■ EXTRACT
————————

- Born: Stephen George Oliver 3 November 1949 (age 76)
- Education: University of Bristol
- Known for: Robot Scientist; Systems Biology;
- Awards: EMBO member (2004); FAAAS (2008);
- Scientific career
- Workplaces: University of Manchester Institute of Science and Technology; University of Cambridge; University of Kent; University of Manchester; University of California, Irvine; National Institute for Medical Research;
- Thesis: The role of RNA in the maintenance of mitochondrial DNA in the yeast, Saccharomyces cerevisiae. (1975)
- Website: www.bioc.cam.ac.uk/research/oliver

= Stephen Oliver (scientist) =

Stephen George Oliver (born 3 November 1949) is a British scientist who is an Emeritus Professor in the Department of Biochemistry at the University of Cambridge, and a Fellow of Wolfson College, Cambridge.

==Education==
Oliver was educated at the University of Bristol gaining a Bachelor of Science degree in Microbiology in 1971 followed by a PhD from the National Institute for Medical Research (NIMR) in 1974.

————————

According to the biography of Stephen Oliver, in what subject did he earn his Bachelor of Science degree at the University of Bristol?

■ Source records
————————

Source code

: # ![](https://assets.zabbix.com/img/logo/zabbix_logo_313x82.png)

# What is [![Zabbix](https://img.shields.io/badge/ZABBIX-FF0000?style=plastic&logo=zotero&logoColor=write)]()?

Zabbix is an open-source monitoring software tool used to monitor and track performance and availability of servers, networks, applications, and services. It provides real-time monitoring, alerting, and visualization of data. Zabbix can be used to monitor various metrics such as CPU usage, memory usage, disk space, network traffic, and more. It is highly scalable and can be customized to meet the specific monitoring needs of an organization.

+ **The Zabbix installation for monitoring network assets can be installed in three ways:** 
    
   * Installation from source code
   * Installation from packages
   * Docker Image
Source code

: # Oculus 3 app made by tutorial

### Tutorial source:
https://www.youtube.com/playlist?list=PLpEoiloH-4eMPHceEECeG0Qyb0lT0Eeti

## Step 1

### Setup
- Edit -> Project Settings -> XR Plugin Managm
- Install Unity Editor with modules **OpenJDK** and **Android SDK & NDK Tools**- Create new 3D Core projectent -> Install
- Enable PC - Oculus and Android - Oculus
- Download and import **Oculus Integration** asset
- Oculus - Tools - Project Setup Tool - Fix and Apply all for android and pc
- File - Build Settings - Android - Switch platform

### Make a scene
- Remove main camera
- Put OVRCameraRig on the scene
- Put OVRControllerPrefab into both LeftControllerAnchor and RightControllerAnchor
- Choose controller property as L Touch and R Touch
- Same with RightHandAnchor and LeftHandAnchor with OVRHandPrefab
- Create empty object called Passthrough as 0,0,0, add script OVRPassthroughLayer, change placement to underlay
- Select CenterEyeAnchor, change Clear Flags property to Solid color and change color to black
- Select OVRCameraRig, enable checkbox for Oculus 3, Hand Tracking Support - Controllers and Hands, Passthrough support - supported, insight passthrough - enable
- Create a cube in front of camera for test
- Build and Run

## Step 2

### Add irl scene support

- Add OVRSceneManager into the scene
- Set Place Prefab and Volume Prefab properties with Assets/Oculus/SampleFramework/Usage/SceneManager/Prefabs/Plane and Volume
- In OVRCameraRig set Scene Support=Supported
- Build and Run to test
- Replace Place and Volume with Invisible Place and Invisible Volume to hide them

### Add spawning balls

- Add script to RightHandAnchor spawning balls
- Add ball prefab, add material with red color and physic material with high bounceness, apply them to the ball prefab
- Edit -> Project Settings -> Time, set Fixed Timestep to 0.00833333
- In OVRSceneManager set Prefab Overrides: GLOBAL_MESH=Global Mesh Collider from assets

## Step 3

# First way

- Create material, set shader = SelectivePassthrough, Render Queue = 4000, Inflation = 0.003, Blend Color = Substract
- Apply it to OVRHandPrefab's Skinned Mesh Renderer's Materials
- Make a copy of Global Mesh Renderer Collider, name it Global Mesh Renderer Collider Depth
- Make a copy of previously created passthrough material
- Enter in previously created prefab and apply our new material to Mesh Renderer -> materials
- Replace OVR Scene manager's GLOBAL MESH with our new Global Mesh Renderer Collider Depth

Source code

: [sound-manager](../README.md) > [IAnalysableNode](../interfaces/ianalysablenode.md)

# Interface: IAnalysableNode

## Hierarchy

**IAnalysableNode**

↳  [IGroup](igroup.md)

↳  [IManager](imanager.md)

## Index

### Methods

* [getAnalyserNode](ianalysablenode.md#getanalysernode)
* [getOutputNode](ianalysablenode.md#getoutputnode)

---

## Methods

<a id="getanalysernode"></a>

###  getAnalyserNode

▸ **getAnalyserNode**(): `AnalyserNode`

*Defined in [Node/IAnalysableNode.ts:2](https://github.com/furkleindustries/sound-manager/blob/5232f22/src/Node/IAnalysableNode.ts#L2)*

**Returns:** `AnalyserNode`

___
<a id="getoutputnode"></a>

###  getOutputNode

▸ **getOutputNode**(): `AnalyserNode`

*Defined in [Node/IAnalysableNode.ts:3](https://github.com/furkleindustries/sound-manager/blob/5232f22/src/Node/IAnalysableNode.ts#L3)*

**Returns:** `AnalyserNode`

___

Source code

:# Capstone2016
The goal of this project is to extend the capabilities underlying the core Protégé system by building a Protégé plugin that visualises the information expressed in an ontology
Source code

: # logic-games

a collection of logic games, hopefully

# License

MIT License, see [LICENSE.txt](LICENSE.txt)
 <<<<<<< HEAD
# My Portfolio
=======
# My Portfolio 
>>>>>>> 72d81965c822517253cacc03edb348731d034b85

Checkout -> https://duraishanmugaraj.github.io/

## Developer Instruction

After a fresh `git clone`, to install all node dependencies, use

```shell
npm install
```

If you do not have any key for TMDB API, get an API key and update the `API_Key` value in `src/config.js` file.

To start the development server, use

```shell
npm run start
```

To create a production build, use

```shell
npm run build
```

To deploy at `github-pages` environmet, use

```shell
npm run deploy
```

————————

■ TASK ANSWER
Microbiology.